Top of SOURCE RECORDS

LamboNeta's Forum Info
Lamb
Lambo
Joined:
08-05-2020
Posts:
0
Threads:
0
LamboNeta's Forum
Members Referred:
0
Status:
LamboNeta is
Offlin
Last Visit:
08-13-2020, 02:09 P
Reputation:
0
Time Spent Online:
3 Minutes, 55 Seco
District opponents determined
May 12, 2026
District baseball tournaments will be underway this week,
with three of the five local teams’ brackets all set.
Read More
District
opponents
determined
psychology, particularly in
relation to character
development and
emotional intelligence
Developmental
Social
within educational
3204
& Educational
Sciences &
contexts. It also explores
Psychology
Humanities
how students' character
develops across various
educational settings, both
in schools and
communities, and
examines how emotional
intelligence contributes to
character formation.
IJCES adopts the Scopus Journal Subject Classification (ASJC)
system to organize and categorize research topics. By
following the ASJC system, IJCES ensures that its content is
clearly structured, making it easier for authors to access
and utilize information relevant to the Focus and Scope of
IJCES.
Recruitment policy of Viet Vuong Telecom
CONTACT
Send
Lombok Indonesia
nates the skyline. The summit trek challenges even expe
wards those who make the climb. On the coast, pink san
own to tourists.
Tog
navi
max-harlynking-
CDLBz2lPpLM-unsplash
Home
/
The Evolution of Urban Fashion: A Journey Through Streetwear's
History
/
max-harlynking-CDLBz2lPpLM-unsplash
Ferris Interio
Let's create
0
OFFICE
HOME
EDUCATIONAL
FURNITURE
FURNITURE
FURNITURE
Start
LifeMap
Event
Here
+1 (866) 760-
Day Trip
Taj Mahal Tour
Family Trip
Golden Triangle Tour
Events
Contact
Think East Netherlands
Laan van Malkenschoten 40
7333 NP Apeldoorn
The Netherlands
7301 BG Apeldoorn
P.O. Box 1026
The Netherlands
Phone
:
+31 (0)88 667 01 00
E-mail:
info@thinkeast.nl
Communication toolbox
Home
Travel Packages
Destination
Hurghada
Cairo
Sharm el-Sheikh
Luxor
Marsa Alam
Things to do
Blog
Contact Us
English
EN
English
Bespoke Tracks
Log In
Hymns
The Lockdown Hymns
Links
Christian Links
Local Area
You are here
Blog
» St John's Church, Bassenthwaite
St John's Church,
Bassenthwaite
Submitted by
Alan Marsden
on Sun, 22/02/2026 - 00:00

Bottom of SOURCE RECORDS

WHAT TO PRODUCE: I'd like the entries above reproduced in full, exactly as they stand.

ANSWER AREA:
LamboNeta's Forum Info
Lamb
Lambo
Joined:
08-05-2020
Posts:
0
Threads:
0
LamboNeta's Forum
Members Referred:
0
Status:
LamboNeta is
Offlin
Last Visit:
08-13-2020, 02:09 P
Reputation:
0
Time Spent Online:
3 Minutes, 55 Seco
District opponents determined
May 12, 2026
District baseball tournaments will be underway this week,
with three of the five local teams’ brackets all set.
Read More
District
opponents
determined
psychology, particularly in
relation to character
development and
emotional intelligence
Developmental
Social
within educational
3204
& Educational
Sciences &
contexts. It also explores
Psychology
Humanities
how students' character
develops across various
educational settings, both
in schools and
communities, and
examines how emotional
intelligence contributes to
character formation.
IJCES adopts the Scopus Journal Subject Classification (ASJC)
system to organize and categorize research topics. By
following the ASJC system, IJCES ensures that its content is
clearly structured, making it easier for authors to access
and utilize information relevant to the Focus and Scope of
IJCES.
Recruitment policy of Viet Vuong Telecom
CONTACT
Send
Lombok Indonesia
nates the skyline. The summit trek challenges even expe
wards those who make the climb. On the coast, pink san
own to tourists.
Tog
navi
max-harlynking-
CDLBz2lPpLM-unsplash
Home
/
The Evolution of Urban Fashion: A Journey Through Streetwear's
History
/
max-harlynking-CDLBz2lPpLM-unsplash
Ferris Interio
Let's create
0
OFFICE
HOME
EDUCATIONAL
FURNITURE
FURNITURE
FURNITURE
Start
LifeMap
Event
Here
+1 (866) 760-
Day Trip
Taj Mahal Tour
Family Trip
Golden Triangle Tour
Events
Contact
Think East Netherlands
Laan van Malkenschoten 40
7333 NP Apeldoorn
The Netherlands
7301 BG Apeldoorn
P.O. Box 1026
The Netherlands
Phone
:
+31 (0)88 667 01 00
E-mail:
info@thinkeast.nl
Communication toolbox
Home
Travel Packages
Destination
Hurghada
Cairo
Sharm el-Sheikh
Luxor
Marsa Alam
Things to do
Blog
Contact Us
English
EN
English
Bespoke Tracks
Log In
Hymns
The Lockdown Hymns
Links
Christian Links
Local Area
You are here
Blog
» St John's Church, Bassenthwaite
St John's Church,
Bassenthwaite
Submitted by
Alan Marsden
on Sun, 22/02/2026 - 00:00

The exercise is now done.